Remembering Árpád Janos Pusztai, Scientist Who Risked Career to Question Safety of GMOs

Árpád Janos Pusztai, PhD, one of the first scientists to raise concerns about the safety of genetically modified foods, died Dec 17, 2021, at the age of 91.

April 1, 2023 | Source: GM Watch | by Howard Vlieger

Árpád Janos Pusztai, PhD, one of the first scientists to raise concerns about the safety of genetically modified foods, died Dec 17, 2021, at home with his wife, Susan (Zsuzsa) Bardócz, at his side. He was 91.

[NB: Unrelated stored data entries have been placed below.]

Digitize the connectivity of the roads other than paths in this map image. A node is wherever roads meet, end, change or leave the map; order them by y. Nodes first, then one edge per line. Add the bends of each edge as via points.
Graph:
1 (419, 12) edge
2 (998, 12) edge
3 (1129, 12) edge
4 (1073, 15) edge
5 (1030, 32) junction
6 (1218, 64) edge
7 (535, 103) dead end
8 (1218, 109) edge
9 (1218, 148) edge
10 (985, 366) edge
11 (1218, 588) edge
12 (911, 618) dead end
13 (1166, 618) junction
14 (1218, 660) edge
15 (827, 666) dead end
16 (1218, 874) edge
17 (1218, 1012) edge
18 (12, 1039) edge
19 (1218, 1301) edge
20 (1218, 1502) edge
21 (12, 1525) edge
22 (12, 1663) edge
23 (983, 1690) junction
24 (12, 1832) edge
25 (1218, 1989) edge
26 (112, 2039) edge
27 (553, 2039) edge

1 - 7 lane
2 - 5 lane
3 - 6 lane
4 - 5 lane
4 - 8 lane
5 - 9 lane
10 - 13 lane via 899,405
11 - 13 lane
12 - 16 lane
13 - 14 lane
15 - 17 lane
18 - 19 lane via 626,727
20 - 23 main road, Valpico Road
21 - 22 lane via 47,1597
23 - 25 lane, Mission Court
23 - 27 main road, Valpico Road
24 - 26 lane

Pusztai was born Sept 8, 1930, in Budapest, Hungary. He was a student of the high school Obudai Arpad Gimnazium. In 1953, he obtained a diploma in chemistry from the Eotvos Lorand University in Budapest. He worked for three years as an associate scientist at the Hungarian Academy of Sciences before the Hungarian revolution against Soviet control in 1956.

After the failed revolution, Pusztai escaped to a refugee camp in Austria and from there made his way to England. He completed his doctorate in biochemistry at the Lister Institute in London. In 1963, he was invited to join the Protein Research Department at the Rowett Research Institute in Aberdeen, Scotland.

Pusztai worked at the Rowett Institute for the next 36 years, predominately studying plant lectins. During that time, he discovered glycoproteins in plants, authored more than 270 research papers, published three books and was considered an “internationally renowned expert on lectins.”